Review: NON-STOP

"Hands up if you think the old lady's in on it?"

There is a point in NON-STOP where it starts becoming entertaining – some way into the second act, the chaos and conspiracy around Federal Air Marshal Bill Marks (Liam Neeson) keeps ratcheting up, mid-flight, someway past the point of ridiculous. Here, the film is buzzing on its Hitchcockian inspirations/aspirations, and it’s all the more fun for it.

Sadly that brief high is book-ended by a trudging set-up (something about a terrorist trying to extort $150 million by killing someone on board every 20 minutes, etc.), and an ending that manages to be both ‘meh’ and not completely logically sound.

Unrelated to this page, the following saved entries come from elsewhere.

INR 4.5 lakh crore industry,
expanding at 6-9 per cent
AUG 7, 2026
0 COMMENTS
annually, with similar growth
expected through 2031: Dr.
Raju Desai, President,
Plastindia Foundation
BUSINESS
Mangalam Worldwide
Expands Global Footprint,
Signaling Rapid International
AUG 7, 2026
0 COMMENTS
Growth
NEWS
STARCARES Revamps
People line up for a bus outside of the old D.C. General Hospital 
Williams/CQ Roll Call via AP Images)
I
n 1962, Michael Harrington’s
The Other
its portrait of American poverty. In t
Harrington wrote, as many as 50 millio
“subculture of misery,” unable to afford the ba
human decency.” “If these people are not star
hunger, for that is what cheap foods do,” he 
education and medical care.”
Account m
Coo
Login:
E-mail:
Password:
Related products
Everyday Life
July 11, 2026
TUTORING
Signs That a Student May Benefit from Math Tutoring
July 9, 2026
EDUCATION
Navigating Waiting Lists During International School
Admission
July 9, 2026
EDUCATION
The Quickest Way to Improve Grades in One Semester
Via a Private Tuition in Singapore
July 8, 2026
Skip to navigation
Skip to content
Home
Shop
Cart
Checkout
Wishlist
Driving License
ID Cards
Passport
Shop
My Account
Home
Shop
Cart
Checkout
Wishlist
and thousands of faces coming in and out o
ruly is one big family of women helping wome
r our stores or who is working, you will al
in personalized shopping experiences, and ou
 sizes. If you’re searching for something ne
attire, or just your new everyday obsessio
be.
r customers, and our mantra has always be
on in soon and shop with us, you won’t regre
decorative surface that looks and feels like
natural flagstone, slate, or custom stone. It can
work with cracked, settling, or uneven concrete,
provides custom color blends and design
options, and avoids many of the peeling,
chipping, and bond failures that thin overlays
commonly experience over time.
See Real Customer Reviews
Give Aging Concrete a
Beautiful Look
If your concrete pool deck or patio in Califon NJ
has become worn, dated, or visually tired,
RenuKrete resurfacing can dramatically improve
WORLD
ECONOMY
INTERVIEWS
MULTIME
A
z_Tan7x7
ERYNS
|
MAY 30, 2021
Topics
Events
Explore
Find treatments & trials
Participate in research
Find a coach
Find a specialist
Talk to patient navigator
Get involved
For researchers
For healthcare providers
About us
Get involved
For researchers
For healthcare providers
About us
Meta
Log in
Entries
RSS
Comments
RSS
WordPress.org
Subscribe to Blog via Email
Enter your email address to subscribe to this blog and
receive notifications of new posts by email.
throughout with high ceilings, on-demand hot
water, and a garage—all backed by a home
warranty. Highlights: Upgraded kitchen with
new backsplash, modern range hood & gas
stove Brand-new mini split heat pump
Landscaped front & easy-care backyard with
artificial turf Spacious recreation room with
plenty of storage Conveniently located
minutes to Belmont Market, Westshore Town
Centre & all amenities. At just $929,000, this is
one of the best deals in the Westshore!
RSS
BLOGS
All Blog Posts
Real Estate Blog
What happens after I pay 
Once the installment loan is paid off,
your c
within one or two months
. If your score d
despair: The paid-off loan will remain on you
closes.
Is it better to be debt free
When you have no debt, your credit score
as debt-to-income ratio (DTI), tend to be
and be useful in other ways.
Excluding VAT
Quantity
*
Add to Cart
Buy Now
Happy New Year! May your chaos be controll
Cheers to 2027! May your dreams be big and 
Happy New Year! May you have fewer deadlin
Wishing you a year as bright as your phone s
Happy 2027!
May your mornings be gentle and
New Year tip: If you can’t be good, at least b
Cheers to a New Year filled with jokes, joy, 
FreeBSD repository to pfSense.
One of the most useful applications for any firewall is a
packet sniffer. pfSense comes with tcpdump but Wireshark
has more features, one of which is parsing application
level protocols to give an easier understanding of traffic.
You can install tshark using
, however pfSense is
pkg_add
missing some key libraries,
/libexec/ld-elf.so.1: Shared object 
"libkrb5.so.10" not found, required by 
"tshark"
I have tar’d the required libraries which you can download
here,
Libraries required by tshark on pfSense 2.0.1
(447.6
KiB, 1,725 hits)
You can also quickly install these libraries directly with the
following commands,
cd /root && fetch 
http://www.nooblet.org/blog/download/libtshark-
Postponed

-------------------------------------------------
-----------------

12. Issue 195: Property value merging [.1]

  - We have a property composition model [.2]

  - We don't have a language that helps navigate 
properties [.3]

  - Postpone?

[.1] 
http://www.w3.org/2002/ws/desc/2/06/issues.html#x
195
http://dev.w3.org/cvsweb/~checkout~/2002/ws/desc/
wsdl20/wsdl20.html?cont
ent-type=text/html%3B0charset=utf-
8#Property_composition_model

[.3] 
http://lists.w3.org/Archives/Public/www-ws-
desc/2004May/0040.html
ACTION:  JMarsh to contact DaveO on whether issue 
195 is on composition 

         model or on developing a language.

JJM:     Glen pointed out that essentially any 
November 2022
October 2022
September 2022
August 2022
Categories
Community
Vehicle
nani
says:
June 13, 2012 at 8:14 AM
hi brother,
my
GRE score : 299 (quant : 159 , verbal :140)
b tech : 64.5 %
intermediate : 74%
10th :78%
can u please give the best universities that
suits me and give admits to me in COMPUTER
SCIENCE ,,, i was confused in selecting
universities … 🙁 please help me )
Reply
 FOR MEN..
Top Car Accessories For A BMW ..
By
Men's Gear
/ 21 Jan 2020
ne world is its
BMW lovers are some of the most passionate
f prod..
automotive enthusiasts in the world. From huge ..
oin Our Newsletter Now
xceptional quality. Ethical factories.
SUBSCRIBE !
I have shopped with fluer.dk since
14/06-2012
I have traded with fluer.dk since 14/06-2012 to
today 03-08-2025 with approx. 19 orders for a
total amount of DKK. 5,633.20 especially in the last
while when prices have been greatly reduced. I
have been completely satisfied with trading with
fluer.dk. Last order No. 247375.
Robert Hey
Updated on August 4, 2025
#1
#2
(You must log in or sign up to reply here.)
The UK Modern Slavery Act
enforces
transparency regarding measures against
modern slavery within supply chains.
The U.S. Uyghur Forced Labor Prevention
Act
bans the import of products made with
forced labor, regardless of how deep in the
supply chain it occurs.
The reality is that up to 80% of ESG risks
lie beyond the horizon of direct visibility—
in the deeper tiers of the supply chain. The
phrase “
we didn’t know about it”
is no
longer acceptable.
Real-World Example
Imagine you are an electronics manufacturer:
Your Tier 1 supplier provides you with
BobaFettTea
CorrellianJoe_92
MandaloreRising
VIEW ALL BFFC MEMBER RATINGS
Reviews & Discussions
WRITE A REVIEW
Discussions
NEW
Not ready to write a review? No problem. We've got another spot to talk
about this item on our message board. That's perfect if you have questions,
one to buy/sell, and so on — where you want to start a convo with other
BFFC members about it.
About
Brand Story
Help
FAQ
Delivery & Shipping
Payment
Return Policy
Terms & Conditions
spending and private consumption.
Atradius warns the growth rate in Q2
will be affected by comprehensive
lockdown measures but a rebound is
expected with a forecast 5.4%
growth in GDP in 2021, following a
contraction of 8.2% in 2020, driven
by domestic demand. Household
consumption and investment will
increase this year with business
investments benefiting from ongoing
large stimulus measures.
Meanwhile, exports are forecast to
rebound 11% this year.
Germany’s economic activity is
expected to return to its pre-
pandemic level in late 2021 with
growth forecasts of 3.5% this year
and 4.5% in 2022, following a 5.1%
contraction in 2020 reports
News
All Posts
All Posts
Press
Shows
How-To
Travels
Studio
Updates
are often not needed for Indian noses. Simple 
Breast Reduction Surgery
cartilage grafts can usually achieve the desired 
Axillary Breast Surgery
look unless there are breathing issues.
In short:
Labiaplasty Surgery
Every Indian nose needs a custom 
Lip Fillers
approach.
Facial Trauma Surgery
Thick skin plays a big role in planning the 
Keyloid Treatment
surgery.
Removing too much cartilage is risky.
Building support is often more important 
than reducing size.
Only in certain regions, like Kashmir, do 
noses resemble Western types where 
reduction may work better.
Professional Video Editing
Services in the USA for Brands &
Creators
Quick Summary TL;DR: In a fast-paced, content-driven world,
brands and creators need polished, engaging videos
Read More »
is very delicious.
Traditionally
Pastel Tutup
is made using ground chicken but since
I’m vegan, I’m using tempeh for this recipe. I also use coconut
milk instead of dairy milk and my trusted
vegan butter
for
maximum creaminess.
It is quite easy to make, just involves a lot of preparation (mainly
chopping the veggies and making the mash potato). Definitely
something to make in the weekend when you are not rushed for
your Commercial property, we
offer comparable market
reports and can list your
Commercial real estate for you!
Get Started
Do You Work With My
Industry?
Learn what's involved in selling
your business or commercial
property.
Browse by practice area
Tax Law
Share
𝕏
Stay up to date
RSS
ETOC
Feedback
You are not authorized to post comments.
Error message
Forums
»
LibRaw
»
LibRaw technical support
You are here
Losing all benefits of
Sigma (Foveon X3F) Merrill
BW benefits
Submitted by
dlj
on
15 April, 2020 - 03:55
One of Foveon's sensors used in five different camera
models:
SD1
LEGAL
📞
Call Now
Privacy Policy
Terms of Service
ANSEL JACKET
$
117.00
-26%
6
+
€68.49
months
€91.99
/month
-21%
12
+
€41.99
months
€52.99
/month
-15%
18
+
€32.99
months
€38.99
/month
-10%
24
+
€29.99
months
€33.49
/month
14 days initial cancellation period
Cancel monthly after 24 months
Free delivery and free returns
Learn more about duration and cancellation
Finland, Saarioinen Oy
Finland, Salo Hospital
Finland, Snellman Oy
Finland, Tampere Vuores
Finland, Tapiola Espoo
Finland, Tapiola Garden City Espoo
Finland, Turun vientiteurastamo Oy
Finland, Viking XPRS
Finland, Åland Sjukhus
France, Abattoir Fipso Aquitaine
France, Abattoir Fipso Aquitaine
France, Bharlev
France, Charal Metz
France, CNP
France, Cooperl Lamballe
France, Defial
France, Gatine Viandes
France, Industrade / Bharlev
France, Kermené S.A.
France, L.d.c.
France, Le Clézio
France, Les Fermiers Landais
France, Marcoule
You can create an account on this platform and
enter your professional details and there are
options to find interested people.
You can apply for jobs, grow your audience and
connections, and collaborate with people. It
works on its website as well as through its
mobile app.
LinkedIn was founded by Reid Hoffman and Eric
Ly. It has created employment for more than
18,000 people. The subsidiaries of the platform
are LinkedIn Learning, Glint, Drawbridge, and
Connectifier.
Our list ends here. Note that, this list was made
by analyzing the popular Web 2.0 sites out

Neeson can do the gruff, grizzled “I will find you, and I will punch a hole in your face” action thing in his sleep by now – and more power to him for that, but nothing here is a stretch for him. Likewise, there’s nothing particularly new or exciting in the script, except for the seemed-ok-on-paper idea to have Marks communicating with his nemesis exclusively via text message (TV’s Sherlock does it better) for at least three quarters of the film.

This is director Jaume Collet-Serra’s second movie with Neeson, after UNKNOWN. Both films more twisty thrillers than TAKEN-style actioners, but because TAKEN took a boatload of cash, both have been marketed to resemble that predecessor. It’s not worth getting your knickers in a twist and demanding your money back from the box office, though – whichever way you cut it, NON-STOP is a perfunctory experience not unlike a long-haul flight: by the end, you’re just glad it’s done.

But one interesting point: keep an eye on the loveable old lady who is briefly one of Marks’ suspects – for all NON-STOP bothers to explain, she may very well have been in on it after all. Sequel...? Dun-dun-DUUUUUUUH...!

NON-STOP is released pretty much everywhere from February 27.